Rantings from a few corporate types about life, technology, travel, guns, politics, and everything good in the world.

Politicians and Raising Money on the Internet

Tuesday, August 14, 2007

I just received my weekly email from Fred Thompson asking for money. He's doing a good job of using this newfangled intarweb thing to get his message out, but I wonder when the politicians are really going to figure out the power of the internet.

What if a politician's website ran PPC ads? Their grassroots support would figure out pretty quickly that the best way to support their candidate would be to click on the ads. They get lots of traffic, why don't they monetize it instead of begging for cash?

Why doesn't a politician send me a javascript snippet to put on my blog that generates cash for them? Imagine the income stream if all the bloggers that support Fred Thompson were to put an adsense bar up on their site. Or an Amazon affiliate link? The chances are pretty good that I'll buy something from Amazon in the next 30 days, why doesn't Fred want my cookie? How many political blogs have you seen than don't even attempt to monetize?

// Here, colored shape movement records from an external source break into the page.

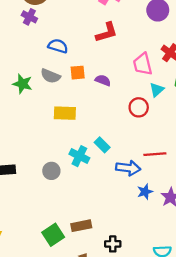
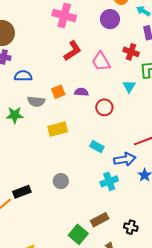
blue semicircle: (58, 46) -> (23, 76), moved
pink trapezoid: (143, 64) -> (101, 61), moved
red circle: (139, 107) -> (104, 107), moved
cyan cross: (79, 156) -> (109, 181), moved, turned -30
black cross: (113, 244) -> (131, 227), turned 32

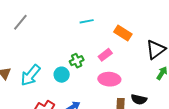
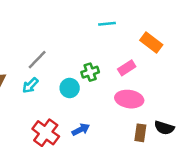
gray line: (20, 22) -> (37, 60), moved
cyan arrow: (30, 75) -> (30, 85), size x0.6

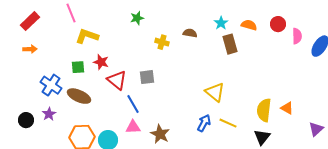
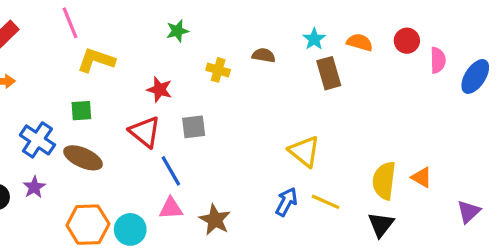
red star: (101, 62) -> (160, 90), moved

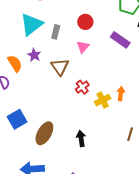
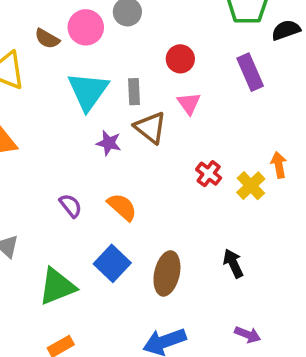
purple rectangle: (120, 40) -> (250, 72), turned 48
orange semicircle: (15, 63) -> (122, 207), moved
brown triangle: (60, 67) -> (150, 128), moved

Politicians could take a lesson from the "Save Jericho" movement. They actively promoted their message across social networking sites, forums, emails, etc. It was an incredibly powerful and viral campaign. If fans of a TV show can get that fired up, then why can't people get fired up about the decision of who is going to be the next person to lead the free world?

In the past I've described how I support bloggers I like. I click on their PPC ads if I'm remotely interested in what they're selling. It's not much, but if everyone does it then the blogger will be encouraged with a nice little revenue stream. The same principle would apply to political ads. Read a blog article about a candidate you like, then click the ads. You're supporting the candidate.

It has always amused me that some of the popular bloggers that complain that they barely make enough money on their site to cover their bandwidth charges have nothing but affiliate links. If I'm not interested in purchasing what their affiliate is selling, they'll never get any cash out of me. Put up some adsense ads that I can click and send you cash without having to buy anything!

The internet is about huge numbers with small transactions. If a site could generate 1M clicks/day at $0.05/click, that's $50K/day in fund raising. That's $9M in the last six months, enough to put Fred way ahead of where he is. Politicians are in a very unique position in that their visitors are motivated to click their ads -- they can have a conversion rate that is through the roof!

Alas, this is probably news to our current crop of politicians. They talk about the power of the internet, but they have no clue how or why it works.